The Department of Energy’s plan for hauling nuclear waste across the nation to a proposed repository at Yucca Mountain is a brush job at best, Nevada officials who are reviewing the document said this week.

“It’s really a sad indictment of what little has been accomplished. There was more in the previous draft plan,” said Robert Halstead, transportation adviser for the Nevada Agency for Nuclear Projects.

Halstead and other experts met Wednesday with the agency’s new chief to discuss how state officials intend to express their concerns about the plan for transporting 77,000 tons of potentially deadly, spent nuclear fuel and highly radioactive waste to entomb it in the volcanic rock ridge, 100 miles northwest of Las Vegas.

Bruce Breslow, who replaced Bob Loux this month as the agency’s executive director, said the plan is “ripe for us to respond to because it lacks so much specificity.”

“There’s obviously many, many points that we’re going to make comments on that are not detailed here,” Breslow said Tuesday in a telephone interview from Carson City.

But a spokesman for DOE’s Yucca Mountain Project said the department welcomes those comments and others from the public to help shape the final “National Transportation Plan” into a more detailed document.

“Those are exactly the type of comments we’re asking for. The program looks forward to receive those comments, and we’ll deal with it,” Allen Benson, a DOE spokesman in Las Vegas, said Wednesday.

Halstead said he is concerned about the lack of discussion of the dangerous radioactive nature of spent nuclear fuel and the lack of a requirement that dedicated trains be required for all shipments. “And DOE persists in claiming that rail shipments by general freight are safe,” he wrote in an e-mail after the plan was released last week.

Raw data ::

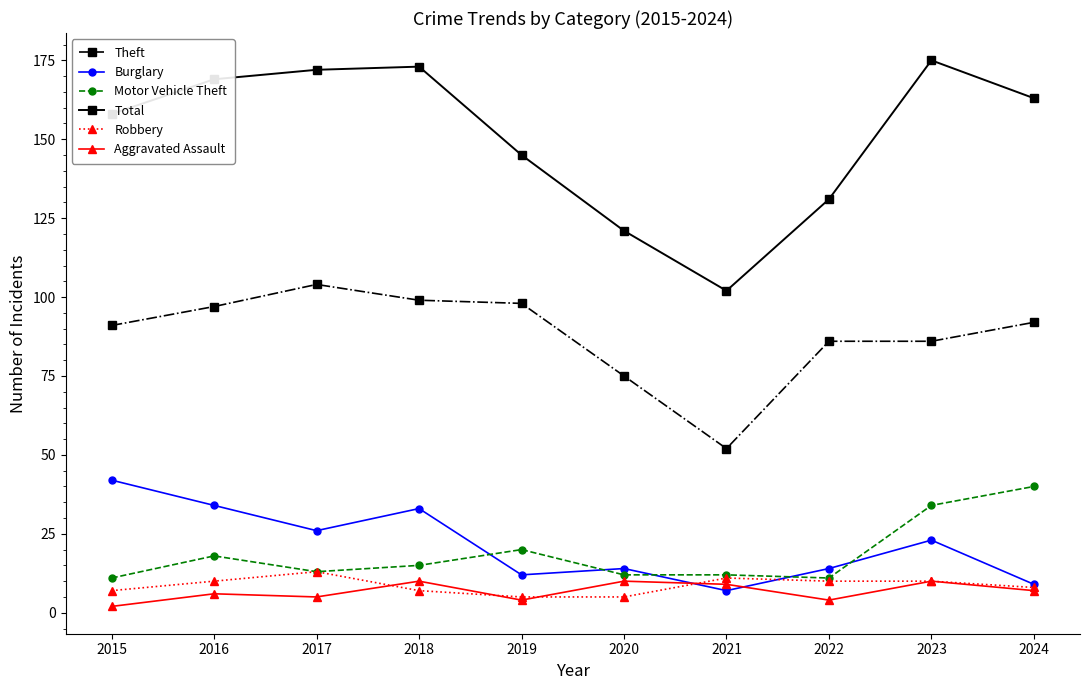

The Theft series shows 24 at 2020. True or false?

False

Task brief ::
Continue the news article on Nevada's criticism of the Energy Department's plan for shipping nuclear waste to Yucca Mountain from its last sentence.

Reply ::
The most recent map of “representative rail and truck routes” shows routes from the Pacific Northwest and from Kansas City that would maximize shipments through Las Vegas, Halstead said.

“With the outgoing administration, they wanted to check off things, and they left out some of the controversial things, like cost,” he said.

He said the cost of shipping nuclear waste and spent fuel assemblies in what are called “transportation, aging and disposal” canisters probably will be between $10 billion and $20 billion, including some $3 billion to build a rail line from Caliente to Yucca Mountain.

Benson, asked why the plan does not include designated routes, said that shipping will not start until about 2020, and if nuclear regulators grant a license and if construction of the repository is completed, identifying any specific routes would be premature.

“Routing is something we would want to work with the public on,” Benson said.